Interessante que apesar de sua aparência um tanto pré-histórica, esses herbívoros gigantescos são relativamente pacíficos pelo que pude constatar em um walking safari feito na companhia de rangers, na vizinha Zâmbia. Se a vida dos rinocerontes dependesse apenas das leis naturais da selva, eles estariam protegidos graças ao grande porte. Infelizmente, seus chifres valem verdadeiras fortunas em alguns países asiáticos. São vendidos a peso de ouro como medicamento, mesmo sem ter eficácia comprovada cientificamente. Durante a pandemia, com a redução do turismo, os caçadores clandestinos fizeram um estrago no país, apesar dos esforços do governo e dos projetos de preservação da espécie.

Mais do que nunca, precisamos ter consciência de que assim como um destino tem o poder de nos transformar, também temos a oportunidade de deixar um legado positivo ao escolher hospedagens e experiências que joguem luz em iniciativas de preservação da fauna, do meio ambiente e empoderamento das comunidades locais. Com o propósito de viver uma aventura que deixasse boas pegadas em uma das regiões mais antigas e selvagens da África, fiz minha segunda base em Botsuana, no Eagle Island Lodge, outra propriedade do grupo Belmond Safaris, que valoriza a preservação do planeta e entende que o homem e a natureza têm papéis complementares. Depois de um voo rápido e cenográfico, desci numa pista de pouso rústica no Delta do Okavango, considerado o maior delta interior do mundo, ou seja, que não deságua no rio ou no mar. Toda a água que alaga a região durante a estação chuvosa, evapora ou se dispersa pelo deserto de Kalahari, próximo ao Salar de Makgadikgadi. Por sua peculiaridade, essas planícies alagadas são consideradas Patrimônio Mundial pela UNESCO.

Ali vivi grandes momentos e presenciei os dramas da selva. Em um safári feito num jipe aberto, observei incrédula o momento em que um leopardo saltou do alto de uma árvore sobre um filhote de girafa que brincava desatento. Conseguiu fugir… Ufa! Meu coração, que obviamente estava aos pulos, foi poupado. Navegando de mokoro (pequena canoa empurrada por uma vara pelos canais do delta), passei relativamente perto de elefantes, hipopótamos e crocodilos. E, mesmo de dentro da minha tenda, estarrecida vi uma leoa atacar um búfalo que levou sorte ao se refugiar na água, o que não aconteceu com a mamãe e o filhote de babuíno que foram abatidos na minha frente. Chorei.

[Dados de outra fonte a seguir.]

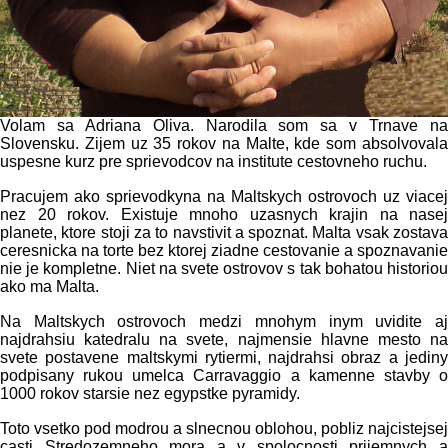
Volam sa Adriana Oliva. Narodila som sa v Trnave na
Slovensku. Zijem uz 35 rokov na Malte, kde som absolvovala
uspesne kurz pre sprievodcov na institute cestovneho ruchu.
Pracujem ako sprievodkyna na Maltskych ostrovoch uz viacej
nez 20 rokov. Existuje mnoho uzasnych krajin na nasej
planete, ktore stoji za to navstivit a spoznat. Malta vsak zostava
ceresnicka na torte bez ktorej ziadne cestovanie a spoznavanie
nie je kompletne. Niet na svete ostrovov s tak bohatou historiou
ako ma Malta.
Na Maltskych ostrovoch medzi mnohym inym uvidite aj
najdrahsiu katedralu na svete, najmensie hlavne mesto na
svete postavene maltskymi rytiermi, najdrahsi obraz a jediny
podpisany rukou umelca Carravaggio a kamenne stavby o
1000 rokov starsie nez egypstke pyramidy.
Toto vsetko pod modrou a slnecnou oblohou, pobliz najcistejsej
casti Stredozemneho mora a v spolocnosti prijemnych a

O Eagle Island Lodge não é cercado, suas acomodações ficam sobre palafitas estrategicamente posicionadas em uma ilha, em frente a um braço de rio, no Delta do Okavango. Esse é seu grande diferencial. Os animais circulam em total liberdade em busca de água e alimento. Na verdade, eles são os donos do pedaço. Nas áreas comuns do hotel os elefantes são figura constante. Os filhotinhos correndo e caindo entre as imensas patas dos adultos da manada arrancam suspiros de qualquer um. Obviamente, ao escurecer só é permitido circular na companhia de um guarda armado e, uma vez nas tendas, só é permitido sair ao clarear do dia. Mas as doze acomodações são tão sofisticadas, tão acolhedoras e tão bem servidas pelo minibar, que nem dá vontade de sair. No telhado do meu bangalô morava um belíssimo gato selvagem, todo pintadinho. Ao entardecer, ele passava discretamente para se aninhar. E assim meus dias ganhavam momentos inesquecíveis.

Difícil mesmo é se despedir da força bruta da natureza, da dramaticidade do solo desértico vez ou outra encharcado; e principalmente do acolhimento daquele povo sorridente que fala palavras difíceis na língua setswana ou tsuana (idioma nacional de Botsuana), pronunciadas entre cliques, estalos e sons inspiratórios. Botsuana é um diamante bruto que tem o poder de guardar intocado o marco zero da humanidade.